When she felt his lips brushing against her temple, she pushed away. “No. I want to fix this.”
“You can’t.”
“Watch me.”
“Alex.” His familiar, indulgent smile stopped her from retreating across the hall into her own office. “I miss Nick, too. I thought he and I would be a team forever. You can’t make your father’s hurt go away for him. You have to let him grieve.”
“In my head, I know you’re right. But…” Drew Fisk was no fantasy knight in shining armor. But he was a friend, and he drove a fast car. And right now, Alex needed some speed to drown out the frustrations roiling inside her. She mustered up an answering smile. “Maybe I could use a little fresh air, after all. Give me a few minutes to find Tater to tell him I’m leaving. Start your engine, Drew. I’ll be right there.”
4
JACK RILEY LEANED BACK against the wall at the Headlights Ice House, a bustling food and drink establishment where picnic tables and stacked crates formed eating areas that were anything but private. The lights were bright, the noise was loud, but with thunder rumbling in the night sky outside, it offered a warm, dry place where a man could fill his belly and get a crash course in who was who in Dahlia, Tennessee.
Stretching his long legs out across the bench seat of his table, he took a long swig from his second bottle of beer.
He’d come here to catch a criminal. Or two. Or six. Or however many sons of bitches it took to stop the flow of drugs and money that he’d traced from Nashville back to this deceptively innocent spot on the map.
Located about thirty miles east of Nashville, Dahlia had once been home to plantations, horse breeding and tobacco. According to his current investigation, Dahlia had nearly died during the Great Depression. But one of its founding families, the Fisks, had built the Dahlia Speedway in the 1960s, and the town was reborn. Now, instead of racing thoroughbreds, they raced cars.
The Chevy Camaro he’d been working on since he was a teenager—a lifetime ago, it seemed—was Jack’s ticket into town. Secured in the trailer he was hauling behind his pickup, the modified street car would qualify him as an entrant in the track’s Outlaw 10.5 Division Drag Racing Series.
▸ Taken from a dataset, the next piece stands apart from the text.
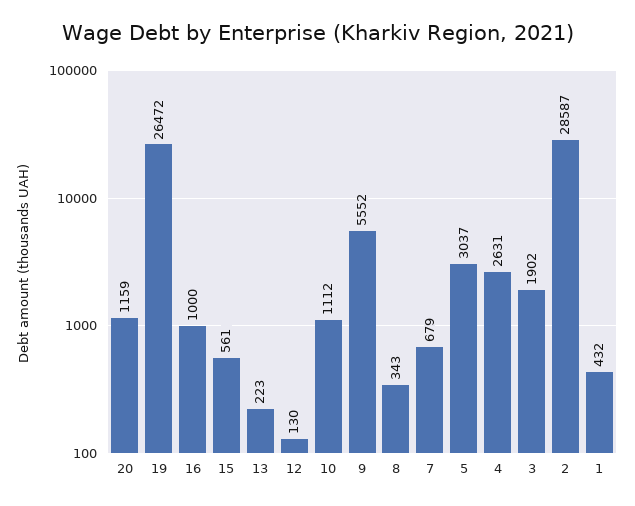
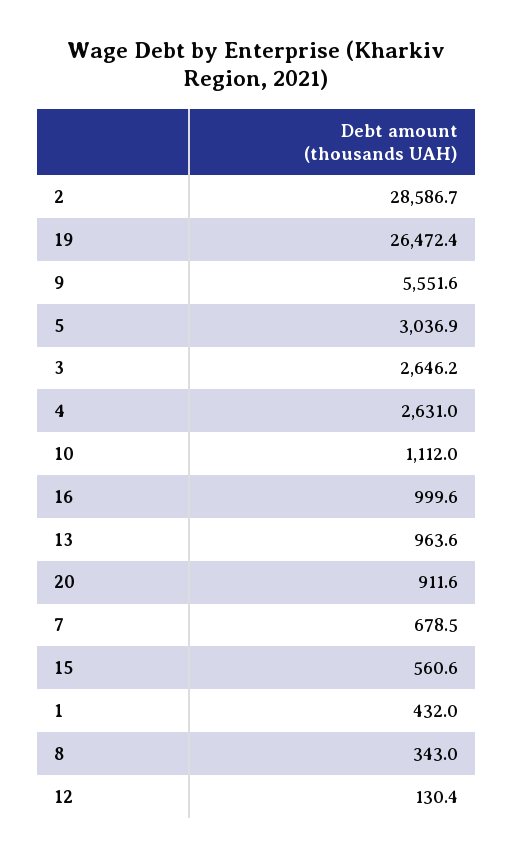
20: 1159 -> 911.6
13: 223 -> 963.6
3: 1902 -> 2646.2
He needed to become a part of the track.
He needed to become a part of this town.
Because someone here had murdered his partner.
When Lorenzo Vaughn had agreed to reveal his source for the drugs he’d sold in Nashville, in exchange for a reduced sentence, a fatal chain of events had been set into motion.
Vaughn had sent Jack and Eric to a chop shop. The business of tearing down racing cars from across the country and selling parts on the black market had also been a front for the even more dangerous business of smuggling heroin and other drugs inside some of the vehicles. But by the time the task force moved in to make an arrest, the business had closed up and moved its location. To ferret out the new distribution center and the men behind the drug import scheme, Eric had gone in undercover as a buyer looking to make a purchase. He’d stayed with the job, perfected the role of a new dealer in town, worked his way up through the hierarchy of thugs and lieutenants to the men in charge of the operation—who made him as a cop and had him gunned down in the street. Whoever was running the Dahlia-Nashville smuggling connection was going to pay.